STEC (STEC), maker of enterprise flash solutions, reported earnings earlier this week. The solid state drive market is booming, and in the midst of such explosive sector growth the company has managed to see its revenues and margins decay at an alarming rate. Is this a stock that could represent a bargain at current prices, or is the risk/reward ratio unfavorable? Let's take a look.
An Expected Mediocre Report and Gloomy Outlook
The company reported FQ2 2012 earnings on Aug. 7 and, yet again, investors were treated to an unsurprisingly mediocre report. Revenues for the second quarter were $40.7 million, a staggering 50.7% decrease from the year-earlier period of $82.5 million and at the low end of the firm's guidance. Gross margins shrank from 44.7% to 36.6% year over year. Finally, the company suffered a diluted loss per share of $0.23 vs. earnings of $0.18 in the year-ago period.
While the swing to an operating loss is not encouraging, it's the reasons behind the drop that are the true red flags: revenue and gross margin contraction. I suspect that longer qualification times, due to the firm's focus on the enterprise market, coupled with strong competition in the sector have led to very significant market share loss.
The company looks even more unattractive when one looks at the earnings history over the last 12 months. The company has been very consistently seeing shrinking profits for six straight quarters, so it is very prudent to remain skeptical that the firm's fundamental issues are nearly over. Couple this with the fairly mediocre revenue guidance of $40 million to $42 million and a non-GAAP loss of between $0.27 and $0.31 per share, and the deal starts to look even worse.
Valuation: Cash and Peers
At STEC's current market capitalization of roughly $320 million, it's interesting to note that the company has slightly over $200 million in cash on its books, which is what I suspect will help provide a solid floor for the stock price. Backing out the cash, the company will be trading at less than 1 times trailing 12 months revenues, but it is unclear how safe that cash position is in light of the consistent quarterly losses.
Until STEC starts growing revenues and/or stepping up margins, I would be hesitant to assign a price/sales (ex-cash) of over 1, especially since peer OCZ Technology Group (OCZ) is trading at roughly 1 times past revenues (and a little over 0.5 times forward revenues) while growing sales and gross margins. Fusion-IO (FIO) commands a high price/sales multiple, but it has solid gross margins in excess of 50%, has won an excellent number of high-profile design wins, and has a number of uniquely differentiated products.

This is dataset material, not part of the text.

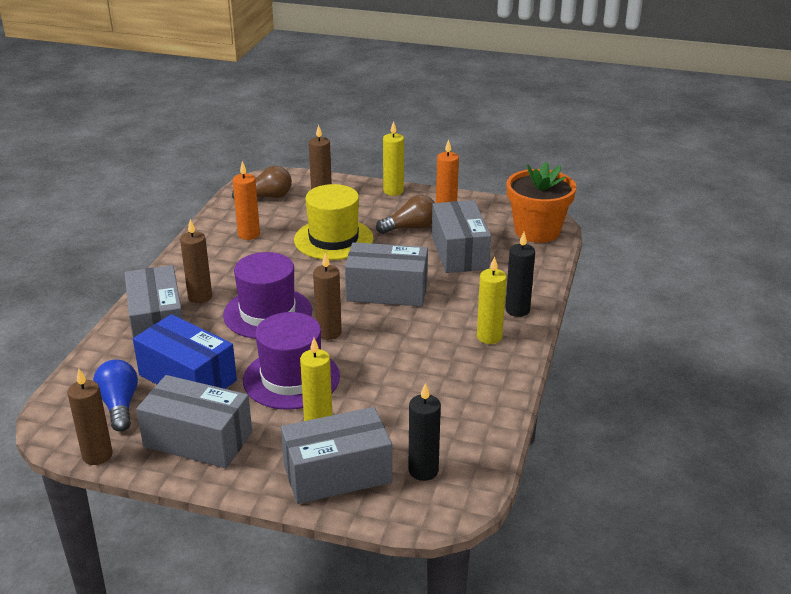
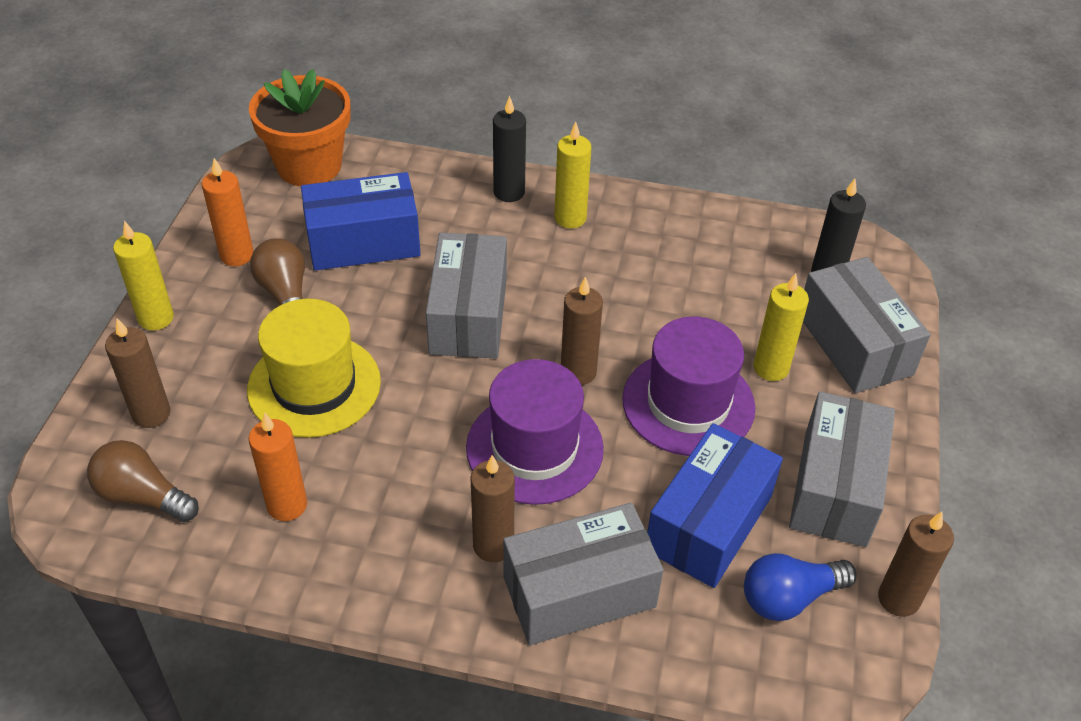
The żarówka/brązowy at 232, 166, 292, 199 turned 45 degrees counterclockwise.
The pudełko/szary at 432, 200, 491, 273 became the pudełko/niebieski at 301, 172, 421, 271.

I would not recommend shorting STEC because it already has a high short interest and is very likely to squeeze on any unexpected positive news. Furthermore, I suspect acquisitions and mergers in this nascent industry could very well be lurking in the near to medium term, which could catch short sellers incredibly off guard.
It's also risky as a long investment, given the execution failure in the face of strong competition. But if management can find a way to turn the business around, I suspect STEC will be able to ride the secular solid state drive wave to revenue, margin, and profit growth in the medium to long term.